I really did think that Cambridge was a bridge too far however. You don’t ring your first surprise method after a couple of sudden unexpected ten-minute cramming sessions because your ringing master(s) is/are wholly effing mad and your adrenals aren’t quite exhausted. Roger on the five was complaining that he didn’t feel like ringing Cambridge tonight and I said, don’t worry, this won’t last long, and Colin on the three, next to me on the two said, oh, yes it will.
And it did. We got through an entire plain course of Cambridge. I do wish to emphasize that this is absolutely due to Anthea’s crack minding . . . but I’ve been here before, learning something with Anthea at my elbow. We got through it. And I knew what I was trying to do even when I wasn’t seeing the bells to do it with.
I can do this. I am going to learn Cambridge.

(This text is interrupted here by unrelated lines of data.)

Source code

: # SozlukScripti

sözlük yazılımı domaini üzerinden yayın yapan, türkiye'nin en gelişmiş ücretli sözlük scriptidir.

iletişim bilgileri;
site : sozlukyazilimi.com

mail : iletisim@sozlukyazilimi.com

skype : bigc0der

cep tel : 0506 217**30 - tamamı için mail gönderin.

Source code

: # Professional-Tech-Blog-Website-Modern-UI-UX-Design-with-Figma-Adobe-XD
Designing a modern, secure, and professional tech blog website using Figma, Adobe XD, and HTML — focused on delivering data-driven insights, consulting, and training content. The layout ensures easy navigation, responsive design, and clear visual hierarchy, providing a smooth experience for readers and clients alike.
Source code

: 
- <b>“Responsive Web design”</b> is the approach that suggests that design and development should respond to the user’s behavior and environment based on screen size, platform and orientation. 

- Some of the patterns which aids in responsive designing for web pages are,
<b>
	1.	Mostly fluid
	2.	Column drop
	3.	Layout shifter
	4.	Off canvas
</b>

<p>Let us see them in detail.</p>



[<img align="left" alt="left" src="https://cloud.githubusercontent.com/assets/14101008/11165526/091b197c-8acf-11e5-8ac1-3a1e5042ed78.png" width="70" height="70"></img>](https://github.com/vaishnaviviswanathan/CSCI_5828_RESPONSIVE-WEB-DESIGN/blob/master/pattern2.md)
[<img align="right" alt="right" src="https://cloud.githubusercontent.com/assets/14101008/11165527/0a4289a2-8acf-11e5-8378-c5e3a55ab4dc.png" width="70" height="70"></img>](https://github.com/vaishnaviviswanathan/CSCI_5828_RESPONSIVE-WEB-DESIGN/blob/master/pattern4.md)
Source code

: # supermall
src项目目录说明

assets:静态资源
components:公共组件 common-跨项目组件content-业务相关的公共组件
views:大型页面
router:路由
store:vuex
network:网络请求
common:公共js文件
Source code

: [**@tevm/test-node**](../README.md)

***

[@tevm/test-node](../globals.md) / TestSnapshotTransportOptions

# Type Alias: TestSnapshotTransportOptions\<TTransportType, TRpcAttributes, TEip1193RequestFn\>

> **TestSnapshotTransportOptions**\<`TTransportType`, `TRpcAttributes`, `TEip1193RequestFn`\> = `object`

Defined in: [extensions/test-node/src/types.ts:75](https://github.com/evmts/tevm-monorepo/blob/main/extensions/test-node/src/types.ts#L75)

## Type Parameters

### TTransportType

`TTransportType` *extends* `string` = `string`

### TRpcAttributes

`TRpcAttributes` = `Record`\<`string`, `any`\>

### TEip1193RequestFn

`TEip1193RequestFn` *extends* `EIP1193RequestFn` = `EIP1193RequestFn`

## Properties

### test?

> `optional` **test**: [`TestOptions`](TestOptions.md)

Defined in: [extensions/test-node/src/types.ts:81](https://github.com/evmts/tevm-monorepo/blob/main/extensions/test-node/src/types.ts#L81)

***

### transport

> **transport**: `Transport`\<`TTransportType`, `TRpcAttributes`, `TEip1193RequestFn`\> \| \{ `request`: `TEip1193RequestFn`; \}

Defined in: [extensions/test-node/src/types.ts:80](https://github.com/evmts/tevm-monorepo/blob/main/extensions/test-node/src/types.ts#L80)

Maybe I’ll even sing for Oisin next Friday.§§
* * *
*Joke. But apparently it’s pretty vicious up there. Our lot still have electricity and can feel their way through the snowdrifts, but a lot of people don’t and can’t. http://www.telegraph.co.uk/news/newstopics/politics/scotland/7325843/Wintry-weather-sweeps-Scotland.html
And then of course there’s New York. http://www.presstv.ir/detail.aspx?id=119564§ionid=3510203
And I was complaining earlier about being pummelled by a little hail. I’m such a wuss. But look what came in the post for me today from Hannah (in NYC):
I’m trying. Clearly my solar capacity isn’t quite up to 3500 miles.
(Yes. That’s what you think it is, underneath, on the table. I’ll give you a better view one of these days. I know, you can hardly wait.)
The thing that amuses me even more about this item however is the tag:
Post consumer material???
** It’s shocking how much disorganization can creep up on you in a mere day and a half.
*** No. But I admit if we have two winters in a row like this one, this time next year I will be thinking hard about a new four-wheel drive car. With waterproof locks.
† Frushipergug rods and bistamudze belt need replacing. Gradundabble connections should be tightened. The whimmerwhammer needs realigning. And while you’re at it you need a new engine, four new tyres, and a CD player.
†† And a novel to write.
††† I asked him if he wanted credit and he said no, no, no, just keep writing the stuff.
‡ So do the little flute piece I promised Jodi and the truly tiny violin piece I promised violinknitter. I’m just . . . a horrible coward. And I keep thinking I want to twiddle them a little more. . . .
‡‡ I wonder if it would work with Blondel. . . . I am such a hopeless case. I’m afraid to sing for Oisin, and I’m afraid to take one of my songs to Blondel. What do I think is going to happen? The end of the world?
‡‡‡ The other reason the ME was kind enough to come back today, aside from not singing for Oisin, is being able to say no I am not going handbell ringing Saturday morning. Although . . . sigh. I would like to ring with Titus and Rupert.
§ So to speak.
§§ One of the reasons ringing seems, when you’re first learning, to be coming at you from all directions is that the eenie weenie difference in timing and rhythm between, say, four and six bells, which when you’re learning to handle you have no sense of, makes a drastic practical difference in keeping your place.
§§§ Or take one of my songs in to Blondel. Maybe I could get him to sing the lullaby.